In the SIP/RTP to Flash Player direction, the configuration data is received in multiple RTP packets and are cached by the translator. When both SPS and PPS payloads have been received from the RTP side, we are ready to start streaming to the Flash Player side. Any incoming RTP packet is put in a queue. When the last packet in the queue (that was most recently received) has marker set to true, the queue is examined and RTMP messages are created to be sent to the Flash Player side. Since Flash Player handles complete frames in each RTMP message, we need to wait until the marker is set to true so that we only send complete frames to Flash Player. If the RTMP stream is ready but we have not received the configuration data from RTP or we have not or are not sending the first intra frame to RTMP, then received packets are dropped. If no infra frames are received for 5 seconds, then we send a fast-intra-update (FIR) request to the SIP/RTP side, so that it triggers the SIP phone to send an intra frame.

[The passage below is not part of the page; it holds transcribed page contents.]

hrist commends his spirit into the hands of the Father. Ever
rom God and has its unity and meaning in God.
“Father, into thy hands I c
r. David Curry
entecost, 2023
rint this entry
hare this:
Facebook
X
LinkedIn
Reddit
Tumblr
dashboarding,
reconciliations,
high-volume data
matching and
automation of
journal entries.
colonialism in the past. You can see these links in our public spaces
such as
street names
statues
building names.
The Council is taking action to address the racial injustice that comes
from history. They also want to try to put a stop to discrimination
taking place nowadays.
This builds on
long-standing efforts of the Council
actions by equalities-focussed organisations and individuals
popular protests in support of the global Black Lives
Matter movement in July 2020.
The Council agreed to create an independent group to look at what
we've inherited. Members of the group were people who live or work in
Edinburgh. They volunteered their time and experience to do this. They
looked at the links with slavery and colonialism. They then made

Once we decide that we can send packets to RTMP from the received RTP queue, we divide the queue in to groups of packets of same timestamp and same nal-type values while preserving the order of the packets. If the nal-type is 5 indicating that an intra-frame is being sent to RTMP, then we send a configuration data too before the actual picture data. The configuration payload format is explained earlier and contains both PPS and SPS along with other elements. Each group of packets of the same timestamp and same nal-type is sent as a single RTMP message in the same order containing one or more NALUs. If the nal-type is 1 or 5, the NALU from the RTP payload is used as is in the RTMP payload with five bytes of header as explained earlier. If the nal-type is 28 indicating fragmented packets, then all the fragmented payloads are combined in to a single NALU. If the nal-type is 24 indicating aggregated packet, then it is split in to individual NALU data. Then the sequence of NALUs generated from this group of packets of same timestamp and nal-type are combined in to a single RTMP payload to be sent to the Flash Player.

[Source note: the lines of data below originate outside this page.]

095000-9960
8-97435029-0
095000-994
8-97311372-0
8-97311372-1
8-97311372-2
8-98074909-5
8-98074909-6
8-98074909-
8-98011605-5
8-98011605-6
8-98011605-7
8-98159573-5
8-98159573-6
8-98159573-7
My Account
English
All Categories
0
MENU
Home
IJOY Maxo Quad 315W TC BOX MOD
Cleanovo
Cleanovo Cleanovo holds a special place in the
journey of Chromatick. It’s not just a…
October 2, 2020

As mentioned in my previous article, there are a few gotchas. You must use the new-style RTMP handshake, otherwise the Flash Player will not decode/display the received H.264 stream. You must use Flash Player 11.2 (beta) or later when using "live" mode, otherwise the Flash Player does not accept multiple slice NALUs of a single frame. If audio and video are enabled, then the timestamp of video must be synchronized with the timestamp of audio sent to RTMP. Note that RTP picks random initial timestamp for each media stream so the audio and video RTP timestamp values are not easily co-related unless using RTCP or external mechanism. You need to co-related the RTP timestamps of audio and video to a single timestamp clock of RTMP.
It is possible to do re-packetization of H.264 between Flash Player's RTMP and standard SIP/RTP without having to do actual video transcoding. This article explains the tricks and gotchas of doing so!
The implementation works between Flash Player 11.2 and a few SIP video phones such as Ekiga and Bria 3.
 ITU-T recommendation H.264, "advanced video coding for generic audiovisual services", March 2010.
 ISO/IEC International Standard 14496-10:2008.